Russia’s Pivot to the East:
Achievements, Problems, and Prospects.
Dr. Sci. (Pol. Sci.), full member of RAS, Rector, Moscow State University of International Relations, MFA of Russia, email@example.com_id: 498974 |
Dr. Sci. (Hist.), Head of Department, Professor, Moscow State Institute of International Relations (University), MFA of Russia, firstname.lastname@example.org_id: 444059 |
Cand. Sci. (Pol. Sci.), Associate Professor, Asian and African Studies Department, MGIMO University, email@example.com_id: 519047 |
The study was carried out with the financial support of the Russian Science Foundation research project № 19-18-00142 “Multifactor analysis of the ‘Turn to the East’ in Russian foreign policy (achievements, problems, and prospects)”.
The period that has passed since the official proclamation of the Russian ‘pivot to the East’ allows us to draw preliminary conclusions about its nature, achievements, problems, and prospects. At present, the qualitative differences between this current course and earlier stages of Russian foreign policy looking towards an eastern direction at can also be noted. In particular, it is worth noting the more structurally complex profile of the ‘pivot to the East’, due to the clear identification of several components at the junction of domestic and foreign policy, as well as the regional and global dimensions of the Russian foreign policy strategy.
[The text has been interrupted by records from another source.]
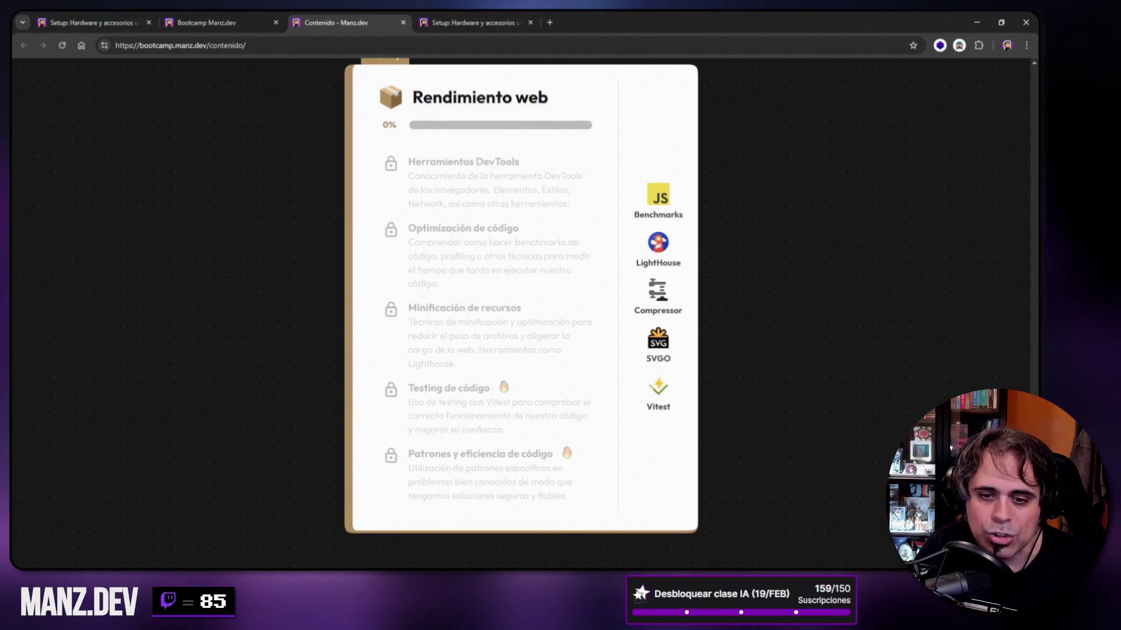
{"action": "scroll", "coordinate": [996, 228], "scroll_direction": "up", "scroll_amount": 15}
{"action": "scroll", "coordinate": [997, 229], "scroll_direction": "up", "scroll_amount": 8}
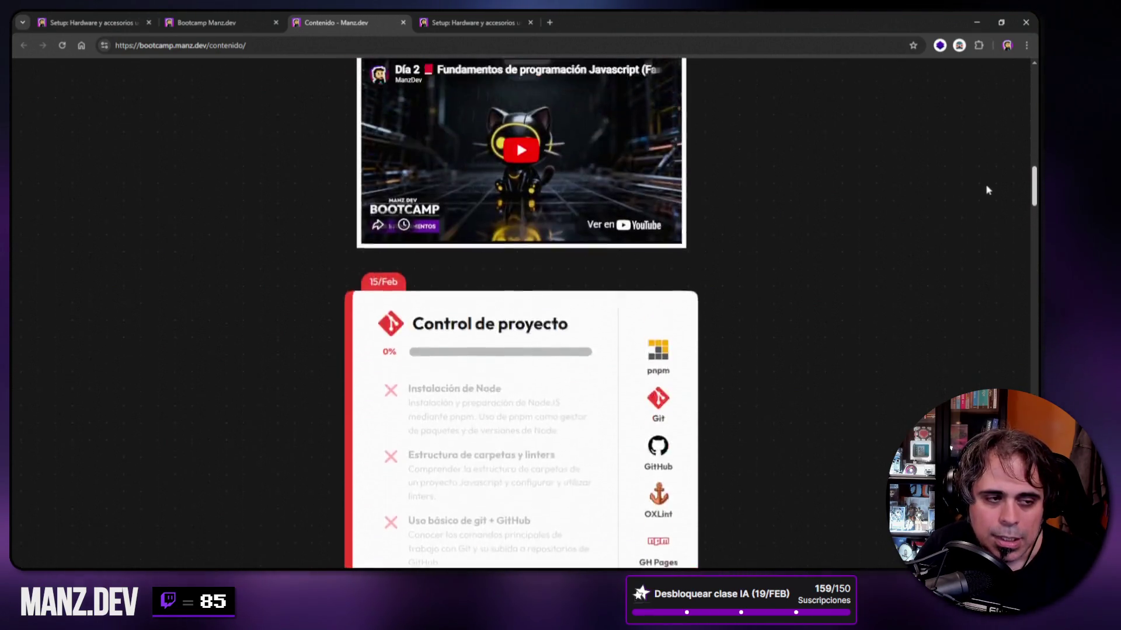
{"action": "scroll", "coordinate": [985, 188], "scroll_direction": "down", "scroll_amount": 3}
{"action": "scroll", "coordinate": [768, 224], "scroll_direction": "down", "scroll_amount": 7}
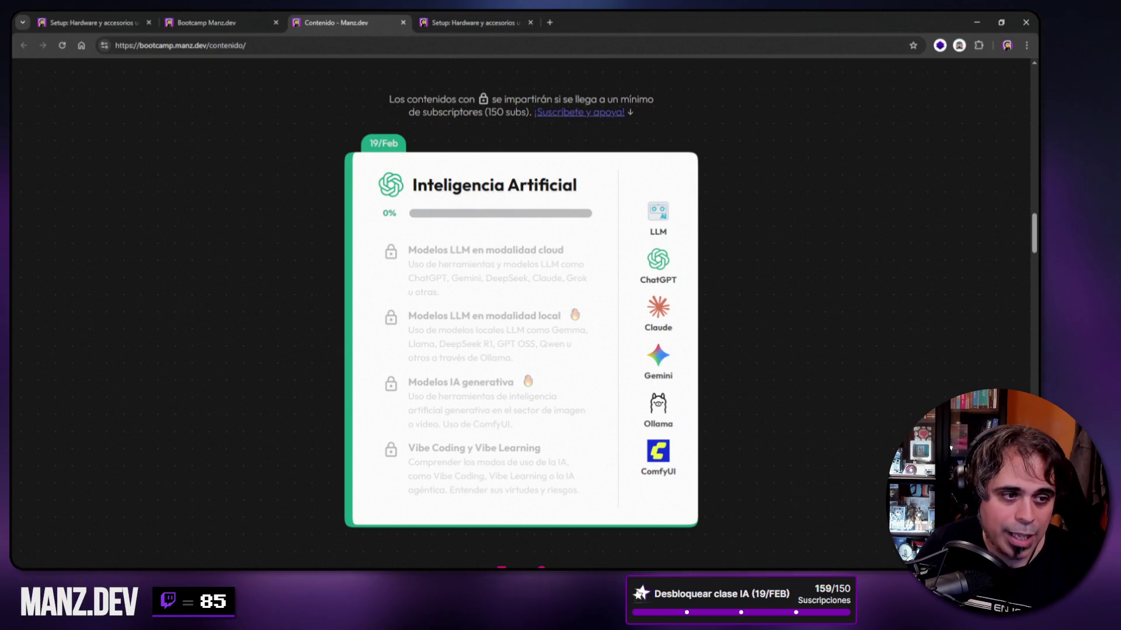
{"action": "left_click_drag", "start_coordinate": [1034, 240], "coordinate": [1034, 381]}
The first component regards political and economic interaction internationally, including the aggregated motives for searching for additional sources of economic growth and technology, and the search for alternative energy markets and political and economic alternatives which arose after 2014, under expanding sanctions by the US and the EU; Russia’s key partners in Asia (China, India, the Republic of Korea, Southeast Asian states) refused to join anti-Russian sanctions, while Japan paid them only lip service. The second component regards internal political and institutional development, which is connected with the intention to reassess Russian Siberia and the Far East development against the background of external milieu’s radical transformation and growing economic and demographic asymmetry between the European and Asian parts of Russia. The third component includes further development of the Greater Eurasia conceptual framework, which could have helped Russia to retain and ideally to raise its integrationist potential as one of the leading states in the international system, via institutionalized political and economic partnerships primarily with Asian states. While the first component’s development is evident and can be subject to qualitative and quantitative assessment presented in this paper, the contours of the second and third are still in the making.